> _Data_:
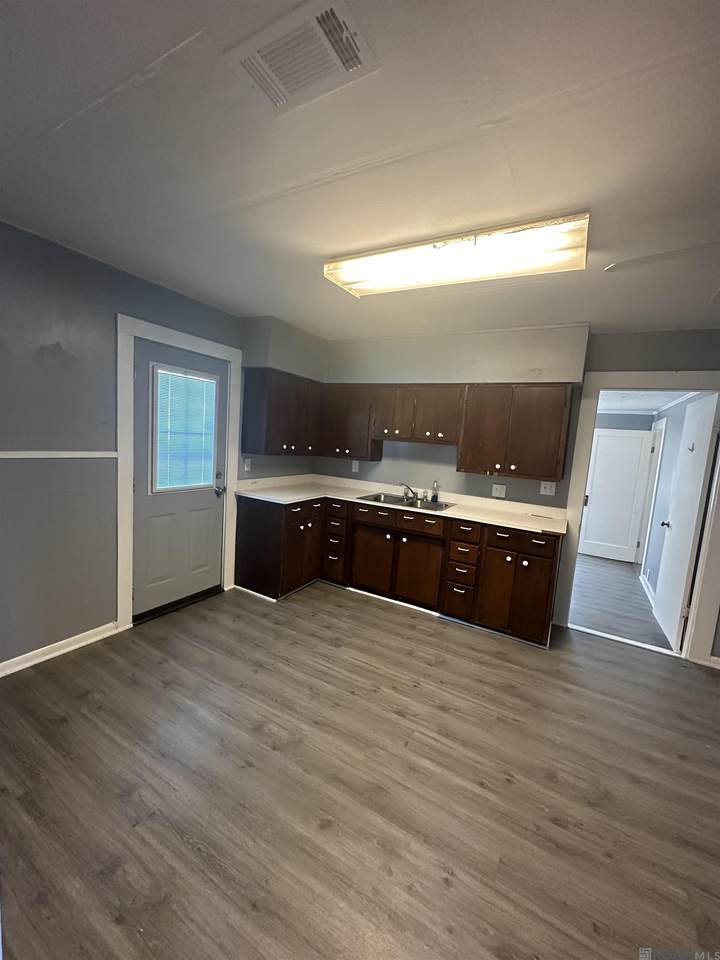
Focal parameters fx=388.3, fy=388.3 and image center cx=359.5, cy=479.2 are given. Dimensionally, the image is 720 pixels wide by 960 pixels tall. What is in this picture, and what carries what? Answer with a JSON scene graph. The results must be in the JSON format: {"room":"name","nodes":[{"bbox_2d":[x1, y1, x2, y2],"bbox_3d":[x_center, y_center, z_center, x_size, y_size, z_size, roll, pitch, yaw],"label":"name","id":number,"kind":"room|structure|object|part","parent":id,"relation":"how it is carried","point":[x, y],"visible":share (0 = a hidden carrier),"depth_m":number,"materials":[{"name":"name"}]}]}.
{"room":"kitchen","nodes":[
{"label":"kitchen","id":0,"kind":"room"},
{"bbox_2d":[0,221,319,669],"bbox_3d":[-1.746,-0.141,2.506,0.140,2.491,4.758,7,8,29],"label":"left wall","id":1,"kind":"structure","parent":0,"point":[28,362],"depth_m":2.34,"materials":[{"name":"grey paint"}]},
{"bbox_2d":[0,450,115,459],"bbox_3d":[-2.179,-0.105,1.740,0.028,0.043,2.450,7,8,29],"label":"chair rail","id":2,"kind":"object","parent":1,"relation":"attached to","point":[16,456],"visible":0.93,"depth_m":2.32,"materials":[{"name":"white paint"}]},
{"bbox_2d":[0,621,120,676],"bbox_3d":[-2.337,1.122,1.667,0.017,0.084,2.547,7,8,29],"label":"baseboard","id":3,"kind":"structure","parent":1,"relation":"attached to","point":[14,670],"depth_m":2.43,"materials":[{"name":"white paint"}]},
{"bbox_2d":[114,314,241,632],"bbox_3d":[-1.460,-0.042,3.121,0.140,2.168,1.054,7,8,29],"label":"door frame","id":4,"kind":"structure","parent":1,"relation":"attached to","point":[200,341],"depth_m":2.77,"materials":[{"name":"white paint"}]},
{"bbox_2d":[131,337,227,619],"bbox_3d":[-1.407,0.031,3.129,0.124,2.007,0.824,7,8,29],"label":"exterior door","id":5,"kind":"structure","parent":4,"relation":"in","point":[204,497],"depth_m":3.10,"materials":[{"name":"paint"}]},
{"bbox_2d":[151,364,219,493],"bbox_3d":[-1.422,-0.379,3.167,0.091,0.970,0.634,7,8,29],"label":"door window","id":6,"kind":"structure","parent":5,"relation":"in","point":[161,489],"depth_m":3.09,"materials":[{"name":"glass"}]},
{"bbox_2d":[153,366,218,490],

> _Work order_:
Restate the entries above word for word, and keep the pictures out.

> _Output for this exercise_:
Focal parameters fx=388.3, fy=388.3 and image center cx=359.5, cy=479.2 are given. Dimensionally, the image is 720 pixels wide by 960 pixels tall. What is in this picture, and what carries what? Answer with a JSON scene graph. The results must be in the JSON format: {"room":"name","nodes":[{"bbox_2d":[x1, y1, x2, y2],"bbox_3d":[x_center, y_center, z_center, x_size, y_size, z_size, roll, pitch, yaw],"label":"name","id":number,"kind":"room|structure|object|part","parent":id,"relation":"how it is carried","point":[x, y],"visible":share (0 = a hidden carrier),"depth_m":number,"materials":[{"name":"name"}]}]}.
{"room":"kitchen","nodes":[
{"label":"kitchen","id":0,"kind":"room"},
{"bbox_2d":[0,221,319,669],"bbox_3d":[-1.746,-0.141,2.506,0.140,2.491,4.758,7,8,29],"label":"left wall","id":1,"kind":"structure","parent":0,"point":[28,362],"depth_m":2.34,"materials":[{"name":"grey paint"}]},
{"bbox_2d":[0,450,115,459],"bbox_3d":[-2.179,-0.105,1.740,0.028,0.043,2.450,7,8,29],"label":"chair rail","id":2,"kind":"object","parent":1,"relation":"attached to","point":[16,456],"visible":0.93,"depth_m":2.32,"materials":[{"name":"white paint"}]},
{"bbox_2d":[0,621,120,676],"bbox_3d":[-2.337,1.122,1.667,0.017,0.084,2.547,7,8,29],"label":"baseboard","id":3,"kind":"structure","parent":1,"relation":"attached to","point":[14,670],"depth_m":2.43,"materials":[{"name":"white paint"}]},
{"bbox_2d":[114,314,241,632],"bbox_3d":[-1.460,-0.042,3.121,0.140,2.168,1.054,7,8,29],"label":"door frame","id":4,"kind":"structure","parent":1,"relation":"attached to","point":[200,341],"depth_m":2.77,"materials":[{"name":"white paint"}]},
{"bbox_2d":[131,337,227,619],"bbox_3d":[-1.407,0.031,3.129,0.124,2.007,0.824,7,8,29],"label":"exterior door","id":5,"kind":"structure","parent":4,"relation":"in","point":[204,497],"depth_m":3.10,"materials":[{"name":"paint"}]},
{"bbox_2d":[151,364,219,493],"bbox_3d":[-1.422,-0.379,3.167,0.091,0.970,0.634,7,8,29],"label":"door window","id":6,"kind":"structure","parent":5,"relation":"in","point":[161,489],"depth_m":3.09,"materials":[{"name":"glass"}]},
{"bbox_2d":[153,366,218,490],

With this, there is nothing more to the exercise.